Langkah tersebut juga memperlihatkan ambisi mereka untuk hadir di banyak titik pembentukan talenta. Dengan struktur seperti ini, tim berupaya memastikan ada kesinambungan antara pembalap pemula, pembalap yang sedang naik kelas, dan pembalap yang sudah siap bersaing secara serius.

Dorongan ke Formula 4 untuk pembalap muda

Salah satu terobosan terbesar datang dari keterlibatan di ajang Formula 4. Kehadiran di kelas ini diposisikan sebagai dukungan bagi pembalap muda Indonesia yang ingin melanjutkan karier setelah meniti jalur gokart.

Formula 4 dipandang sebagai tahap penting dalam jalur pembinaan motorsport modern. Dengan masuk ke sana, tim menambah ruang belajar bagi pembalap muda agar tidak berhenti di tahap awal, tetapi bisa bergerak ke jenjang yang lebih kompetitif dan terstruktur.

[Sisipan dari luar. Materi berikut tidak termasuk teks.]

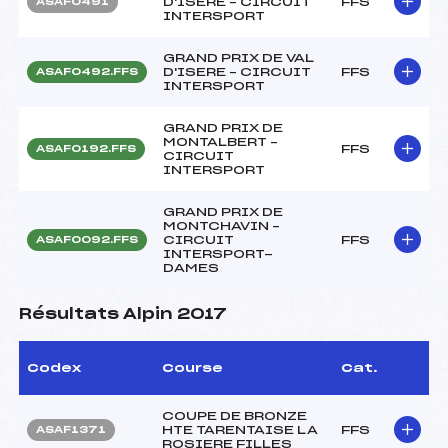
D'ISERE – CIRCUIT
FFS
ASAF0491
INTERSPORT
GRAND PRIX DE VAL
D'ISERE – CIRCUIT
FFS
ASAF0492.FFS
INTERSPORT
GRAND PRIX DE
MONTALBERT –
FFS
ASAF0192.FFS
CIRCUIT
INTERSPORT
GRAND PRIX DE
MONTCHAVIN –
CIRCUIT
FFS
ASAF0092.FFS
INTERSPORT-
DAMES
Résultats Alpin 2017
Codex
Course
Cat.
COUPE DE BRONZE
HTE TARENTAISE LA
FFS
ASAF1371
ROSIERE FILLES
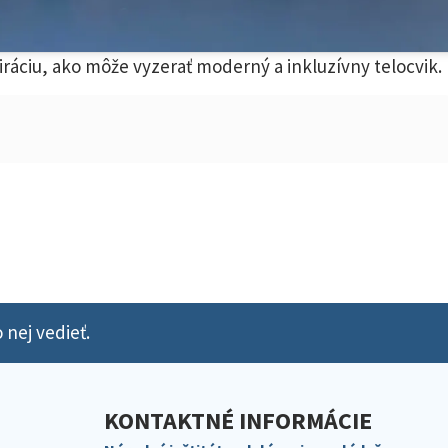
iráciu, ako môže vyzerať moderný a inkluzívny telocvik.
 nej vedieť.
KONTAKTNÉ INFORMÁCIE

33 pembalap disiapkan untuk persaingan yang lebih ketat

Manajemen Dewa United Motorsport menyiapkan total 33 pembalap untuk menghadapi musim yang padat. Komposisinya terdiri dari pembalap senior berpengalaman dan pembalap junior yang sedang berkembang.

Kombinasi itu menjadi bagian dari strategi tim untuk menjaga keseimbangan antara hasil instan dan pengembangan jangka panjang. Pembalap senior memberi pengalaman, sedangkan pembalap junior menjadi investasi untuk masa depan tim dan juga masa depan balap Indonesia.

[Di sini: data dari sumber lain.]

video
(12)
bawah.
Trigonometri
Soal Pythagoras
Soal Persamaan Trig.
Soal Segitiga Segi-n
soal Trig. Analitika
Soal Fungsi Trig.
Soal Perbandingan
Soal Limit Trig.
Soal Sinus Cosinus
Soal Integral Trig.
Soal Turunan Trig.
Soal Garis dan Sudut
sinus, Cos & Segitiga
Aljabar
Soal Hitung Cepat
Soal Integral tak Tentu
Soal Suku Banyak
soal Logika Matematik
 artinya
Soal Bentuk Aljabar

Investasi mobil baru untuk tingkatkan daya saing

Untuk mendukung target yang lebih tinggi, tim juga menambah armada mobil baru di beberapa divisi. Kendaraan anyar itu dipersiapkan terutama untuk Rally, Sprint Rally, dan Touring agar performa tim lebih kompetitif saat bersaing di lintasan.

Pembaruan perangkat balap menjadi faktor penting karena persaingan kini semakin ketat. Dalam dunia motorsport, kecepatan, ketahanan, dan konsistensi tidak hanya ditentukan oleh pembalap, tetapi juga oleh kualitas kendaraan dan kesiapan teknis tim di belakangnya.

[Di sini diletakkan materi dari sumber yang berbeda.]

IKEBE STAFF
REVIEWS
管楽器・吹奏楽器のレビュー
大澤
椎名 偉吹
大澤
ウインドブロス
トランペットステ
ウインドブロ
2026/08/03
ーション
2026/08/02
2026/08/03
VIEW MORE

Ambisi naik kelas dan menembus level internasional

CEO Dewa United Motorsport, Muliana Saleh, menegaskan bahwa musim ini menjadi momentum untuk naik kelas. Ia menyebut tim tidak hanya ingin mempertahankan gelar juara nasional, tetapi juga mulai menancapkan bendera di kancah internasional.

Pernyataan itu menandakan perubahan orientasi dari sekadar peserta menjadi pembentuk standar baru. Dengan investasi pada teknologi kendaraan dan pengembangan talenta muda, tim ingin membuat nama Indonesia semakin diperhitungkan di balap global.

Fokus utama yang disiapkan tim

  1. Mengikuti enam cabang balap utama secara aktif.
  2. Mengembangkan pembalap muda melalui jalur yang lebih terstruktur.
  3. Menjaga keseimbangan antara pembalap senior dan junior.
  4. Memperkuat performa dengan mobil baru di beberapa divisi penting.
  5. Membuka jalur pembinaan menuju Formula 4.

Ekspansi Dewa United Motorsport memperlihatkan bahwa keseriusan di dunia balap kini tidak lagi berhenti pada perebutan trofi. Tim ini bergerak membangun fondasi yang lebih lebar agar prestasi, regenerasi, dan keberlanjutan bisa tumbuh bersama di lintasan nasional maupun internasional.